The libcgroup-tools package (source of cgexec, cgcreate, cgset) is a v1-only toolkit. It is not installable on 26.04 and would not work if it were. Replace every cgexec -g memory:mygroup <cmd> invocation with:

systemd-run --unit=myjob -p MemoryMax=256M -p CPUQuota=50% <cmd>

Transient units clean themselves up when the command exits. For persistent groups, write a systemd slice unit or put limits directly on the service.

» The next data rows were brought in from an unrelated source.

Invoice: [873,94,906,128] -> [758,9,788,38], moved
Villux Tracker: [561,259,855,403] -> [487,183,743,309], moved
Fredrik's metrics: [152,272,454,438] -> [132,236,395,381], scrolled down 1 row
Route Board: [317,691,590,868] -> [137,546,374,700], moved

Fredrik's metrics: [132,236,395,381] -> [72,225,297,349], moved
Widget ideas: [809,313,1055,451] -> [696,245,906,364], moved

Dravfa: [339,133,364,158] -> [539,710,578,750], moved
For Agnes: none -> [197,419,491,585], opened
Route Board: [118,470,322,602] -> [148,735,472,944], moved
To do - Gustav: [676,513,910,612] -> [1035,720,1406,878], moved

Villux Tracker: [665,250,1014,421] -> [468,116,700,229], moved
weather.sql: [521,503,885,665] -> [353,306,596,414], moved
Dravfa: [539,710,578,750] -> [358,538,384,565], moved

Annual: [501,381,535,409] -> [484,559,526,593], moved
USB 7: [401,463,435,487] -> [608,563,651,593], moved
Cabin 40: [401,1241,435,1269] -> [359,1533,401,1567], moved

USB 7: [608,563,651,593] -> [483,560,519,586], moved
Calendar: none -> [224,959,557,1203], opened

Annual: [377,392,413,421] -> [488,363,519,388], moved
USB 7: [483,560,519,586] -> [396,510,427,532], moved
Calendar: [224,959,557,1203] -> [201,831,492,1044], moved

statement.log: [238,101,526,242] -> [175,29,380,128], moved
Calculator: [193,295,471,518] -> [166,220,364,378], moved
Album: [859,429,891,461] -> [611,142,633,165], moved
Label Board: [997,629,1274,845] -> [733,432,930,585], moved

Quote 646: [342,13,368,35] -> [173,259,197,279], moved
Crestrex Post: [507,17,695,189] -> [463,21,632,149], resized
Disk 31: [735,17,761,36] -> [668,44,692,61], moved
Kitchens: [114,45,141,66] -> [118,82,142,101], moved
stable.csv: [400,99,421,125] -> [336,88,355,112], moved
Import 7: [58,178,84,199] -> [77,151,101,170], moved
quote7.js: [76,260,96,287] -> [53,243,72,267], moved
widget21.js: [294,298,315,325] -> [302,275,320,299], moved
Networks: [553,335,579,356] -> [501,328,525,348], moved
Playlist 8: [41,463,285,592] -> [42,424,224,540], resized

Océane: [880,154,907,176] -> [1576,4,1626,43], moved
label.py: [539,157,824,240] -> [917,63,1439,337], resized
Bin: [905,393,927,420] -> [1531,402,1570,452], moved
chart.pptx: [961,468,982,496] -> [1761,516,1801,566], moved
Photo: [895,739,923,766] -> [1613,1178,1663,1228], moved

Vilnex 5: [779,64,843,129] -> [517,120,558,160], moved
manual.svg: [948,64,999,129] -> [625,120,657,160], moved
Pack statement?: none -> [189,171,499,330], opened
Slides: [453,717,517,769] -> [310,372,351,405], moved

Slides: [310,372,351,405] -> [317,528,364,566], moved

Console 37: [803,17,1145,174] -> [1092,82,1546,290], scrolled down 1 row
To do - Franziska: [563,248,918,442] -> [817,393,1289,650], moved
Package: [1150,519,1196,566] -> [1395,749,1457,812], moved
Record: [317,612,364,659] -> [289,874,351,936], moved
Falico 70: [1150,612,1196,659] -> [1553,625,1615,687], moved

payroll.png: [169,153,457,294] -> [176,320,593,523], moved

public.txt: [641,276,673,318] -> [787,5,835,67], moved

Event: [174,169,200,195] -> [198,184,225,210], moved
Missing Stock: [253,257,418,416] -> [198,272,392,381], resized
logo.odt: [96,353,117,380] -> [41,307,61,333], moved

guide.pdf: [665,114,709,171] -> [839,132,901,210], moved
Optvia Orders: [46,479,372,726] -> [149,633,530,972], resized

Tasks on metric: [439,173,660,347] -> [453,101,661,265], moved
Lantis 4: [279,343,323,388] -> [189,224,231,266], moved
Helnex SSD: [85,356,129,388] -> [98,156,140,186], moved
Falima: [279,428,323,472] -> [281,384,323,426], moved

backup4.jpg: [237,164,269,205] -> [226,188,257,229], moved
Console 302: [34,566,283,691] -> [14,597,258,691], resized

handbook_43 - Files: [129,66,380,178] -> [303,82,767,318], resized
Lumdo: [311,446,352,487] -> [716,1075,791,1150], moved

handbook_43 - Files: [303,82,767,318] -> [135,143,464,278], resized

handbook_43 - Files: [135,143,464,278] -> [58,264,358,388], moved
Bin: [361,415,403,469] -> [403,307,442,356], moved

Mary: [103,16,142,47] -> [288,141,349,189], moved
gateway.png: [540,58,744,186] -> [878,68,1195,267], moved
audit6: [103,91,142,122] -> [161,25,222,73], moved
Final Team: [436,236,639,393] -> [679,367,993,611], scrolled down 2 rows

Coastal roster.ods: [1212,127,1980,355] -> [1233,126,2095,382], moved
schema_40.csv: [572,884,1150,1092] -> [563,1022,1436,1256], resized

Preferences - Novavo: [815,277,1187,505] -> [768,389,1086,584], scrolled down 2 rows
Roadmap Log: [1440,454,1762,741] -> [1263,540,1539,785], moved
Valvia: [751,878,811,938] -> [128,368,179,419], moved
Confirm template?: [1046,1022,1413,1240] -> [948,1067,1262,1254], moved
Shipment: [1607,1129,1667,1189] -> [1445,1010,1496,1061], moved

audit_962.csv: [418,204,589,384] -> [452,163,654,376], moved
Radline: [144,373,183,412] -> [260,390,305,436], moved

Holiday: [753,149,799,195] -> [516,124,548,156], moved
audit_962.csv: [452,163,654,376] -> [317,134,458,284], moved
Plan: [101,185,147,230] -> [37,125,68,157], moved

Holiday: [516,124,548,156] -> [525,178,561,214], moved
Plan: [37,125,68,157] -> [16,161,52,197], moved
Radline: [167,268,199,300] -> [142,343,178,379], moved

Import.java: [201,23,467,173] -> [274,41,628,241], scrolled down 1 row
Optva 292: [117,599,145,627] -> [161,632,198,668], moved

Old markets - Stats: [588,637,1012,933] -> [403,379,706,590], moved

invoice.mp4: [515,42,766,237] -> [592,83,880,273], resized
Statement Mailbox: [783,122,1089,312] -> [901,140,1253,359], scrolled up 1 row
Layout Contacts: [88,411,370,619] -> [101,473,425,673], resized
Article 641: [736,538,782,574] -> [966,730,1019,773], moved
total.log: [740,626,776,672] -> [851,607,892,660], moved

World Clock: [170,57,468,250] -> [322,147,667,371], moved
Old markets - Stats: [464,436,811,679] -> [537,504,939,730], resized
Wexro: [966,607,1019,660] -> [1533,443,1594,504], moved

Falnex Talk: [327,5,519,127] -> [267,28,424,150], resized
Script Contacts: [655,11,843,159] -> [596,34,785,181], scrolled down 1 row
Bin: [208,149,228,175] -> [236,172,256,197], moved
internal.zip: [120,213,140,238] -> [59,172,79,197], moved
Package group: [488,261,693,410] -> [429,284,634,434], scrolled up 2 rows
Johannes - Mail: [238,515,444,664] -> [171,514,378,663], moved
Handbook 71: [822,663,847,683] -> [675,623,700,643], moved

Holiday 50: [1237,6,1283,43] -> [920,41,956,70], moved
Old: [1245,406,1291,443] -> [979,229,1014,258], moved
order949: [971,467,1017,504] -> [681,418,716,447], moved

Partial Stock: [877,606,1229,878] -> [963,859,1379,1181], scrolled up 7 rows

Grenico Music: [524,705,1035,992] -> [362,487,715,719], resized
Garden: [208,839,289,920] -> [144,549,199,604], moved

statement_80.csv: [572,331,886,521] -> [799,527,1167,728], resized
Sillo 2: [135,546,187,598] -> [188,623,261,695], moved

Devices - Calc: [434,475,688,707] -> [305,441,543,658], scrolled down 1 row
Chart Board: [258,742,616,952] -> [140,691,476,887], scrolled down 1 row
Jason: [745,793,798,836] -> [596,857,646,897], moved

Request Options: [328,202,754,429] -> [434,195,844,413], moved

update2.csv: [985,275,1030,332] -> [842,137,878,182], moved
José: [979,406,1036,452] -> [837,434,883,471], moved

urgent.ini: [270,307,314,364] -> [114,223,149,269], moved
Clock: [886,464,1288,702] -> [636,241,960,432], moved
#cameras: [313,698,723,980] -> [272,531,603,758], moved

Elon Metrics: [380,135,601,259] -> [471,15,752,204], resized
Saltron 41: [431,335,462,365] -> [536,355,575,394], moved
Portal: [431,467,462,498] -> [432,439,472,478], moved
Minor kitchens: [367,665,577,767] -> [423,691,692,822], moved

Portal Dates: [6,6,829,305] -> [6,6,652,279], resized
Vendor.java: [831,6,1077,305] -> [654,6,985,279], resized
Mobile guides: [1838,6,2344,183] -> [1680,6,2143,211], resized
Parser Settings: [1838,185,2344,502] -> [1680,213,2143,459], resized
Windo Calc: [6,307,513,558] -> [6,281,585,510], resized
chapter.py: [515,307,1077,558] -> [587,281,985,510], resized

Docker pre-20.10 refuses to start

Versions before Docker 20.10 speak only cgroup v1. On 26.04 the daemon starts but cannot create containers, logging cgroups: cannot find cgroup mount destination: unknown. The fix is upgrading to Docker 29 via the official Docker APT repo as documented in the Docker CE install guide. The distro-packaged docker.io on 26.04 is 29.1.3 and works fine too.

Kubelet fails with “misconfiguration: kubelet cgroup driver cgroupfs is different from docker cgroup driver systemd”

Kubelet and containerd disagree. Either both should be systemd (recommended on 26.04) or both cgroupfs (not recommended, breaks on multi-service nodes). Follow the kubelet section above, restart both services, and the error clears within one kubelet sync interval.

Swap accounting disabled by default

On v2 the kernel does not charge swap usage to memory.max unless you explicitly enable the combined memory.swap.max limit or boot with swapaccount=1. If your monitoring reports containers using “0 swap” even under pressure, that is why. Set both limits explicitly when you need strict total memory caps:

docker run --rm --memory=128m --memory-swap=128m alpine ...

Equal values for --memory and --memory-swap disable swap entirely for the container. Setting --memory-swap=-1 allows unlimited swap.

Error: “RTNETLINK answers: Operation not permitted” from rootless Podman

This is the classic symptom of missing cgroup delegation. The user manager did not get the controllers it needs. Enable lingering, then add the delegate drop-in from the previous section. Logout and back in for the change to take effect in the user’s session.

Homemade init scripts that write to /cgroup

Rare but real: in-house tooling that predates systemd (written for upstart or sysvinit) sometimes writes into /cgroup or tries to mount v1 hierarchies. These scripts fail silently on 26.04 because the mount points they expect are read-only. Rewrite them as systemd units with CPUQuota and MemoryMax directives, or wrap the command in systemd-run.

Once the node is clean, the same cgroup v2 knobs carry into every workload: Docker Compose stacks inherit them via the runtime, hardening rules apply at the slice level, and Kubernetes pod QoS classes are enforced by the same memory.max files you read above.